Yarı denetimli öğrenmenin avantajları

  • Uygun maliyetli: Yarı denetimli öğrenme, kapsamlı etiketlenmiş verilere olan ihtiyacı azaltır, etiketleme maliyetlerini ve çabasını, ayrıca insan hatası ve önyargının etkisini azaltır.
  • Geliştirilmiş tahminler: Etiketli ve etiketsiz verileri birleştirmek, modelin öğrenebileceği daha fazla veri sağladığından, yalnızca denetimli öğrenmeye kıyasla genellikle daha iyi tahmin kalitesiyle sonuçlanır.
  • Ölçeklenebilirlik: Yarı denetimli öğrenme, milyarlarca potansiyel sahtekarlık işlemi gibi kapsamlı etiketlemenin pratik olmadığı gerçek dünya uygulamaları için iyi bir seçimdir çünkü büyük veri kümelerini minimum etiketli veriyle işler.
  • Esneklik: Denetimli ve denetimsiz öğrenmenin güçlü yönlerini birleştirmek, bu yaklaşımı birçok göreve ve alana uyarlanabilir hale getirir.

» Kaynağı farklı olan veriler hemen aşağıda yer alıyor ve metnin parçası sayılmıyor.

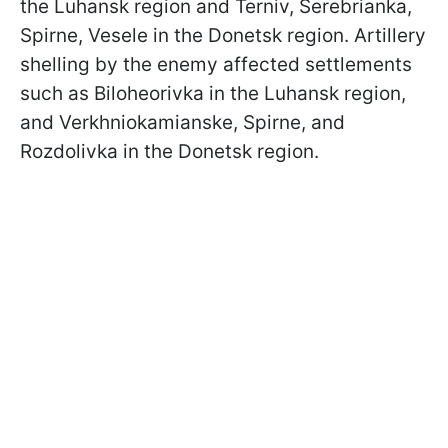
the Luhansk region and Terniv, Serebrianka,
Spirne, Vesele in the Donetsk region. Artillery
shelling by the enemy affected settlements
such as Biloheorivka in the Luhansk region,
and Verkhniokamianske, Spirne, and
Rozdolivka in the Donetsk region.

Yarı denetimli öğrenmenin dezavantajları

  • Karmaşıklık: Etiketli ve etiketsiz verilerin entegre edilmesi genellikle veri aralıklarının normalleştirilmesi, eksik değerlerin atanması ve boyutsallığın azaltılması gibi karmaşık ön işleme tekniklerini gerektirir.
  • Varsayıma güven: Yarı denetimli yöntemler genellikle, aynı kümedeki aynı etiketi hak eden veri noktaları gibi veri dağıtımıyla ilgili varsayımlara dayanır ve bu her zaman doğru olmayabilir.
  • Gürültü potansiyeli: Etiketlenmemiş veriler, aykırı değerlerin tespiti ve etiketli verilere göre doğrulama gibi tekniklerle düzgün şekilde ele alınmadığı takdirde gürültüye ve yanlışlıklara neden olabilir.
  • Değerlendirmesi daha zor: Çok fazla etiketli veri olmadan, standart denetimli öğrenme değerlendirme yaklaşımlarından çok fazla yararlı bilgi elde edemezsiniz.